● What is needed: Each entry that appears below should be restated exactly as it is.

[[ Excerpted records, beginning ]]

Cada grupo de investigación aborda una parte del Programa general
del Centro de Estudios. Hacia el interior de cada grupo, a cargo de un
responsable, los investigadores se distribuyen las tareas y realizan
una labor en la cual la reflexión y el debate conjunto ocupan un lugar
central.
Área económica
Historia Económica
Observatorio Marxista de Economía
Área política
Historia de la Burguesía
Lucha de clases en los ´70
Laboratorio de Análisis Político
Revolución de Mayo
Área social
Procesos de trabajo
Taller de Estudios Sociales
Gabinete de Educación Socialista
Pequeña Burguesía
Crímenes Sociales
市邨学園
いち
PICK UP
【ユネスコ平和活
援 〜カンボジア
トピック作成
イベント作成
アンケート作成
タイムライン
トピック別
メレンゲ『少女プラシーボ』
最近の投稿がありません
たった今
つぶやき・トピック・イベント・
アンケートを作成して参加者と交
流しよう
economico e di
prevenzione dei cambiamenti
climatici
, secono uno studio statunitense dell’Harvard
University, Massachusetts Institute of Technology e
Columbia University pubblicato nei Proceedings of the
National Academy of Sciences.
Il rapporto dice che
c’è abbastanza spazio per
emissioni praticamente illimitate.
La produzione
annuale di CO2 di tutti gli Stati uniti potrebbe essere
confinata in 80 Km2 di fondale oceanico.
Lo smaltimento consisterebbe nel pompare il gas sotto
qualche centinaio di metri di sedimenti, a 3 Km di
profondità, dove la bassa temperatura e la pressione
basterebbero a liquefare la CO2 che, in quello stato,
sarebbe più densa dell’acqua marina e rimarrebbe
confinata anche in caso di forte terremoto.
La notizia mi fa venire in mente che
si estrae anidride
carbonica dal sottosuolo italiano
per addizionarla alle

[[ Excerpted records, end ]]

● Response to the exercise:
Cada grupo de investigación aborda una parte del Programa general
del Centro de Estudios. Hacia el interior de cada grupo, a cargo de un
responsable, los investigadores se distribuyen las tareas y realizan
una labor en la cual la reflexión y el debate conjunto ocupan un lugar
central.
Área económica
Historia Económica
Observatorio Marxista de Economía
Área política
Historia de la Burguesía
Lucha de clases en los ´70
Laboratorio de Análisis Político
Revolución de Mayo
Área social
Procesos de trabajo
Taller de Estudios Sociales
Gabinete de Educación Socialista
Pequeña Burguesía
Crímenes Sociales
市邨学園
いち
PICK UP
【ユネスコ平和活
援 〜カンボジア
トピック作成
イベント作成
アンケート作成
タイムライン
トピック別
メレンゲ『少女プラシーボ』
最近の投稿がありません
たった今
つぶやき・トピック・イベント・
アンケートを作成して参加者と交
流しよう
economico e di
prevenzione dei cambiamenti
climatici
, secono uno studio statunitense dell’Harvard
University, Massachusetts Institute of Technology e
Columbia University pubblicato nei Proceedings of the
National Academy of Sciences.
Il rapporto dice che
c’è abbastanza spazio per
emissioni praticamente illimitate.
La produzione
annuale di CO2 di tutti gli Stati uniti potrebbe essere
confinata in 80 Km2 di fondale oceanico.
Lo smaltimento consisterebbe nel pompare il gas sotto
qualche centinaio di metri di sedimenti, a 3 Km di
profondità, dove la bassa temperatura e la pressione
basterebbero a liquefare la CO2 che, in quello stato,
sarebbe più densa dell’acqua marina e rimarrebbe
confinata anche in caso di forte terremoto.
La notizia mi fa venire in mente che
si estrae anidride
carbonica dal sottosuolo italiano
per addizionarla alle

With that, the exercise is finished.